TASK REQUIREMENTS: Could you render the items below as a Markdown table with columns "Row" and "Line", covering only the lines from the one containing "36: (210, 63)" up to and including the one containing "41: (25, 125)"? Number the rows, skip blank lines, and leave out the pictures.
+++
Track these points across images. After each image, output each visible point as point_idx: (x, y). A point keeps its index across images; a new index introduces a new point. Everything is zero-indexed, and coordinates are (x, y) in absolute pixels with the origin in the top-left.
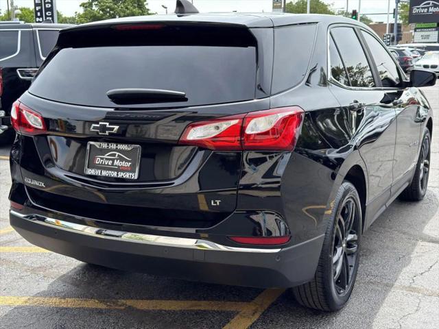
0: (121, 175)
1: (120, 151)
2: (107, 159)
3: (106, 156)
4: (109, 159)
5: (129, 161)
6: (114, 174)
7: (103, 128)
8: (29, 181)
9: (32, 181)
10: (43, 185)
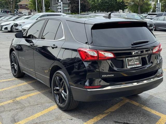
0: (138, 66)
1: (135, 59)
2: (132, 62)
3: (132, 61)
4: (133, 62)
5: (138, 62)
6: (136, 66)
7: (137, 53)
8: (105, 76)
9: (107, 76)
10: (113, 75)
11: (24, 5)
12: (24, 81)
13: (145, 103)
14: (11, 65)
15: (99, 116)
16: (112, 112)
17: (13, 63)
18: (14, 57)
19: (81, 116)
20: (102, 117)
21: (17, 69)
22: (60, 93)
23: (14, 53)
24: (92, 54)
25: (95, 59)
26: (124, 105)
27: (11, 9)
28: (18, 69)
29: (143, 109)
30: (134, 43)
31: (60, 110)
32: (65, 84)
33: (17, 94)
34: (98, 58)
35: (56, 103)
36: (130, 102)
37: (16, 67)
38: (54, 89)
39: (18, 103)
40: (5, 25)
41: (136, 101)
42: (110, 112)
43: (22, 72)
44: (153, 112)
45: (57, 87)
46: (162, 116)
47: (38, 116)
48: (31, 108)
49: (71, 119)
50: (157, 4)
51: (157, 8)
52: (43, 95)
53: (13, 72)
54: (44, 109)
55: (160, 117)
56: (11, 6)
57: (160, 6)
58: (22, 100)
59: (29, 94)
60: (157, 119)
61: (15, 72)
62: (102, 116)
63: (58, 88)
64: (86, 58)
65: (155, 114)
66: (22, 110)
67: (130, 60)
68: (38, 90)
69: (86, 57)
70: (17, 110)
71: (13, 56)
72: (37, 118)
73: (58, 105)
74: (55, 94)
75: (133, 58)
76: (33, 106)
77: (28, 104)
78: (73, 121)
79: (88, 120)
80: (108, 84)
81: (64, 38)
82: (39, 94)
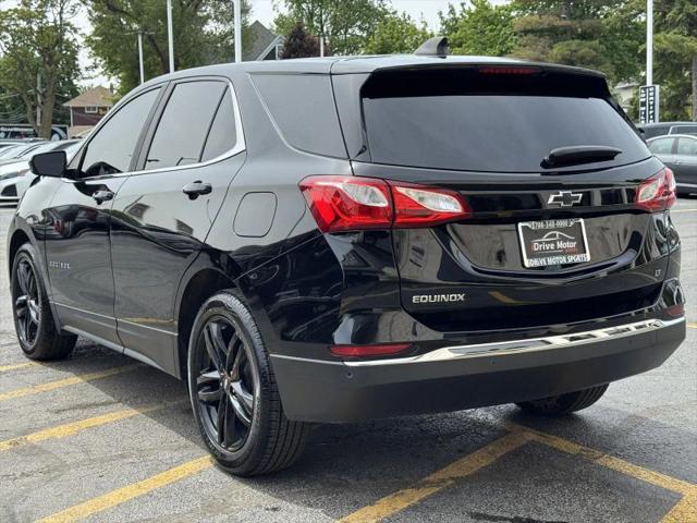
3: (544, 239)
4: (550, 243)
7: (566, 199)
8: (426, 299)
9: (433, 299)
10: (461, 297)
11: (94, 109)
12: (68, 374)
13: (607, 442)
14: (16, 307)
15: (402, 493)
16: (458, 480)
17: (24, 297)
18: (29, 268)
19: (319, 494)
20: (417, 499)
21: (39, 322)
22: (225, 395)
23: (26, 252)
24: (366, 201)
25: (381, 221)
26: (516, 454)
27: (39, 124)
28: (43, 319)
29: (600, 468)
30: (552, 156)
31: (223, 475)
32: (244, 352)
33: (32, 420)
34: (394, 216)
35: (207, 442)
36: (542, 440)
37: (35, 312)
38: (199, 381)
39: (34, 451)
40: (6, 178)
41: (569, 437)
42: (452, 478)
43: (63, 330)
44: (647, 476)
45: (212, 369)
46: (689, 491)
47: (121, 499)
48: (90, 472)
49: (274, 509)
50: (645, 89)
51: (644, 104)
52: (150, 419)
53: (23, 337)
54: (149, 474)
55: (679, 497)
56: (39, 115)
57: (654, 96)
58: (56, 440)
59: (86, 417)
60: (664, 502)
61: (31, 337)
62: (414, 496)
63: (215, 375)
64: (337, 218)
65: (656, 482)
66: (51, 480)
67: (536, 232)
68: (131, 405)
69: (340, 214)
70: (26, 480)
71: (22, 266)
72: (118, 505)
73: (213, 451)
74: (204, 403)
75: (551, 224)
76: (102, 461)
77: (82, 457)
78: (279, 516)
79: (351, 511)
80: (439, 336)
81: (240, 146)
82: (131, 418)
+++
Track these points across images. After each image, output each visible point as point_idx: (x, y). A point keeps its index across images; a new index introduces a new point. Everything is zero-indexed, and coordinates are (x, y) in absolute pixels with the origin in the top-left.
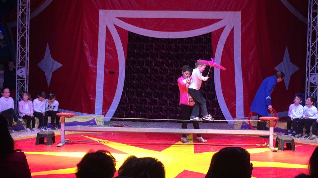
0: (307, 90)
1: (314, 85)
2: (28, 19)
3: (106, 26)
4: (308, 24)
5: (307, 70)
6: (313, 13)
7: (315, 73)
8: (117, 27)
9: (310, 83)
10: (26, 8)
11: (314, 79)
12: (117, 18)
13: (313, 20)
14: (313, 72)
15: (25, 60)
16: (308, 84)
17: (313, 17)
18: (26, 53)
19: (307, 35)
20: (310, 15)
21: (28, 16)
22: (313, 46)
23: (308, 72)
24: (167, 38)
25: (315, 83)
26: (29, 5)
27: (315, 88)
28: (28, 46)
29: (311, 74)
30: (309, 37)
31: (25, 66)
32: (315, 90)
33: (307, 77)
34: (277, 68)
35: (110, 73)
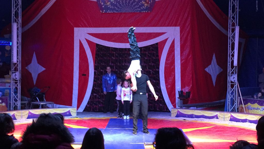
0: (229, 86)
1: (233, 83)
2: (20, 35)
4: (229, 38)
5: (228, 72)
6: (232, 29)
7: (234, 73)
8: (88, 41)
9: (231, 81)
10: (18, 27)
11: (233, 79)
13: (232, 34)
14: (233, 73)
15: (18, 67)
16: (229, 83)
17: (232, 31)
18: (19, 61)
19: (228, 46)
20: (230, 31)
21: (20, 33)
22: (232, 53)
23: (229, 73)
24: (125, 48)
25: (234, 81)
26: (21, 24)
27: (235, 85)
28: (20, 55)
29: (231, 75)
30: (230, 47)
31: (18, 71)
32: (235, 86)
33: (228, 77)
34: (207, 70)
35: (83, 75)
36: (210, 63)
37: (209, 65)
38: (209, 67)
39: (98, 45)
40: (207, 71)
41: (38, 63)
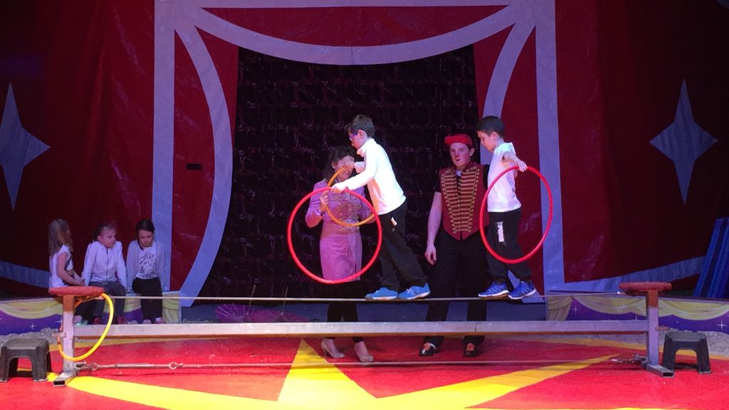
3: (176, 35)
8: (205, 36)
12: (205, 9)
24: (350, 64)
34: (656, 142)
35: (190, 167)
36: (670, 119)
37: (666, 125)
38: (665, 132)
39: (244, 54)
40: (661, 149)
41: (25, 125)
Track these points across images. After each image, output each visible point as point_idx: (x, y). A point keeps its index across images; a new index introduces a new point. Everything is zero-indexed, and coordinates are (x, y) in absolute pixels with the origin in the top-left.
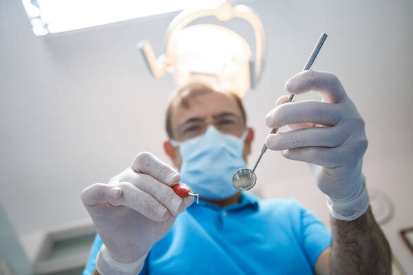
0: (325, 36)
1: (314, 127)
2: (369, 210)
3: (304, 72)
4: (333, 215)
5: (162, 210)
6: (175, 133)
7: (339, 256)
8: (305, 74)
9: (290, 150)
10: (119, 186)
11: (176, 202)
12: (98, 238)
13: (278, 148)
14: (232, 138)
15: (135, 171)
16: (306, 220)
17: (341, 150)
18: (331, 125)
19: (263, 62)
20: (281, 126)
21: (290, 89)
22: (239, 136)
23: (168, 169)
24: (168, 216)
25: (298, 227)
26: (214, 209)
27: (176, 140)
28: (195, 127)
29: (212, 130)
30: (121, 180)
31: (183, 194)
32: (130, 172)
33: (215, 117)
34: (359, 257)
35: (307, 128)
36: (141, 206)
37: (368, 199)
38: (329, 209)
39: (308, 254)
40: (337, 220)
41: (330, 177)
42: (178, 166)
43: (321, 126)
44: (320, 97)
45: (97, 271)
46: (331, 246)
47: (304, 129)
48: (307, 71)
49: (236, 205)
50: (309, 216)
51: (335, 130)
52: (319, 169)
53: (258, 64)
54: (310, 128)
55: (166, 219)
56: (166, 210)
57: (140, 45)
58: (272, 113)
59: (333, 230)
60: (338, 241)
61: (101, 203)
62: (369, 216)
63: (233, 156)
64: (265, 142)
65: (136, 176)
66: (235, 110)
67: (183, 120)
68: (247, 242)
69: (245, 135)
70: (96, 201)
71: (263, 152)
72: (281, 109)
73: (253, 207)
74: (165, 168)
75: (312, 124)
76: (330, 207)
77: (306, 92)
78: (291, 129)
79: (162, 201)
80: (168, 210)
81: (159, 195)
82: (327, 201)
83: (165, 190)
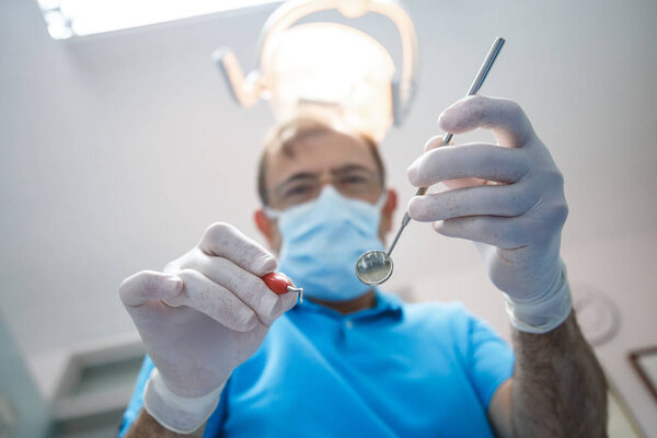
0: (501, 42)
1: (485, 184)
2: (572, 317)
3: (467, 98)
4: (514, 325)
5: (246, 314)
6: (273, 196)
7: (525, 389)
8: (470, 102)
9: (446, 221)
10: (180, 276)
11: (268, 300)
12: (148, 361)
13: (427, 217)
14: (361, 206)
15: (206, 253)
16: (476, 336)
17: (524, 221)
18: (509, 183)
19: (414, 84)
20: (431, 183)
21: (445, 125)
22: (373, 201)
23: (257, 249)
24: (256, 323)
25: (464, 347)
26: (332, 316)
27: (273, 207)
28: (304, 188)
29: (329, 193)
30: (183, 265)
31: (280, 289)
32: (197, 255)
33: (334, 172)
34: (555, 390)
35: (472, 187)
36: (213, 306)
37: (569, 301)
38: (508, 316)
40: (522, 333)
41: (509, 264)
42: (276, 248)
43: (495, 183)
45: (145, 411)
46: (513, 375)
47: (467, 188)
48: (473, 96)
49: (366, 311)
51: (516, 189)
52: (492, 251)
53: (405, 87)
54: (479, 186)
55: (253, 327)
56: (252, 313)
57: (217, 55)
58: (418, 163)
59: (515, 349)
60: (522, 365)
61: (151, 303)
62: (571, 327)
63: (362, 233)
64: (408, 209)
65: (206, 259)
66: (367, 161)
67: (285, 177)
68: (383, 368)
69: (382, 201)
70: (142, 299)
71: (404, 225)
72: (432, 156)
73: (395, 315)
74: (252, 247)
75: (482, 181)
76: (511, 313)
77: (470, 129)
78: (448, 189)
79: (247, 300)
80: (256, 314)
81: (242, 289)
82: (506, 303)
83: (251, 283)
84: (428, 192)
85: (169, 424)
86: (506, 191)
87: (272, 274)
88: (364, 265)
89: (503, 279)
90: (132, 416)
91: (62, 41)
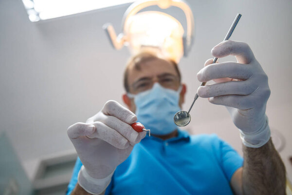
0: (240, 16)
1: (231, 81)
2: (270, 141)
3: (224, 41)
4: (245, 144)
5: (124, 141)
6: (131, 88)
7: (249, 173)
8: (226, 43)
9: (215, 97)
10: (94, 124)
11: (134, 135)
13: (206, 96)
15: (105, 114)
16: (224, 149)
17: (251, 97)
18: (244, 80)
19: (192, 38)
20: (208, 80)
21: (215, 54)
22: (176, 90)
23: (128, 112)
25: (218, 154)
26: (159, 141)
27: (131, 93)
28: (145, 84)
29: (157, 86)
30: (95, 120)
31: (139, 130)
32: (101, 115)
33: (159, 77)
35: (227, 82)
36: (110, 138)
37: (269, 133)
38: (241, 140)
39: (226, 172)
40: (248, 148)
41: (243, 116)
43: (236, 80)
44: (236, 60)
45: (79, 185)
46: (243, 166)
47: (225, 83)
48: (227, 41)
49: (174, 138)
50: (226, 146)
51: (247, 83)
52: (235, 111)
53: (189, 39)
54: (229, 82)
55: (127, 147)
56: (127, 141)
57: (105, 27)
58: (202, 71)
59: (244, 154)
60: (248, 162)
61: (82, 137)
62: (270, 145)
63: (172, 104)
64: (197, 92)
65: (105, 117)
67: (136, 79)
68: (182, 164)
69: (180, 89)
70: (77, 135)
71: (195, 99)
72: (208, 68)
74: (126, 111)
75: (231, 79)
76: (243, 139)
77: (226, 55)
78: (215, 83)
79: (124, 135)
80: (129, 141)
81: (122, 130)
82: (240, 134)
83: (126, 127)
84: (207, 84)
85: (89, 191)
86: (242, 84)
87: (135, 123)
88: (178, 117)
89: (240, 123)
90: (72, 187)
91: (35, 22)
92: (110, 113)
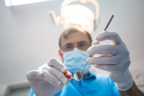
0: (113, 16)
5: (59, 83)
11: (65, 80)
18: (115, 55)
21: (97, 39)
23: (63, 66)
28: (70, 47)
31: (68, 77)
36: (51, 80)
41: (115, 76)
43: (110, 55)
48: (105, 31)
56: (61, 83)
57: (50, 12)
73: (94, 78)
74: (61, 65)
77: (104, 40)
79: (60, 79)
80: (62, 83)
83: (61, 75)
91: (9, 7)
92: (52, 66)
+++
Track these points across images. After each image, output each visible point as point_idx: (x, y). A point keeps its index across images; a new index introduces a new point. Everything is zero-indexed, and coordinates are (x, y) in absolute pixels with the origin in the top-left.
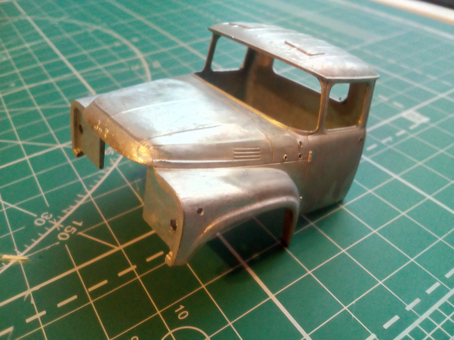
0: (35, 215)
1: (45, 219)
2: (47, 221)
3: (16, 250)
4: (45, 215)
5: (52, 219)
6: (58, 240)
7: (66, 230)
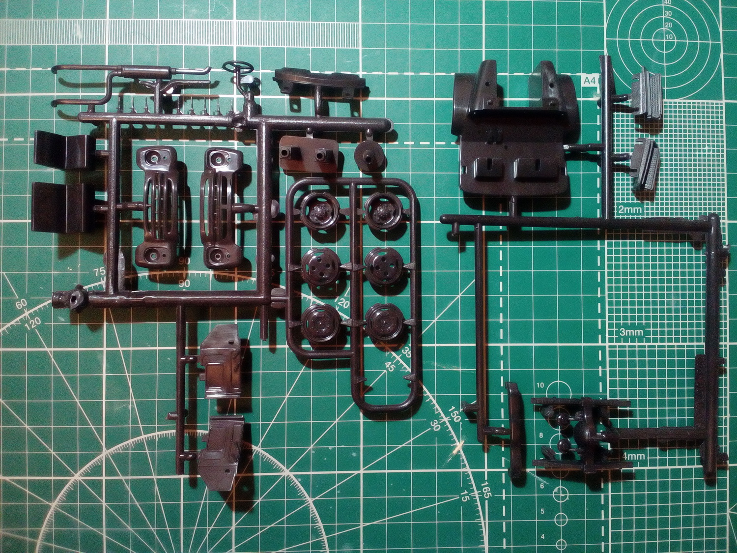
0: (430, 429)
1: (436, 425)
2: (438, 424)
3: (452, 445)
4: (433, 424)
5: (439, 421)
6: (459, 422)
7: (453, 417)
+++
RESULT OF THE EXERCISE:
| Row | Line |
|---|---|
| 1 | 36: (210, 63) |
| 2 | 37: (209, 65) |
| 3 | 38: (209, 67) |
| 4 | 39: (98, 45) |
| 5 | 40: (207, 71) |
| 6 | 41: (38, 63) |
| 7 | 3: (176, 35) |
| 8 | 8: (205, 36) |
| 9 | 12: (205, 9) |
| 10 | 24: (350, 64) |
| 11 | 34: (656, 142) |
| 12 | 35: (190, 167) |
| 13 | 36: (670, 119) |
| 14 | 37: (666, 125) |
| 15 | 38: (665, 132) |
| 16 | 39: (244, 54) |
| 17 | 40: (661, 149) |
| 18 | 41: (25, 125) |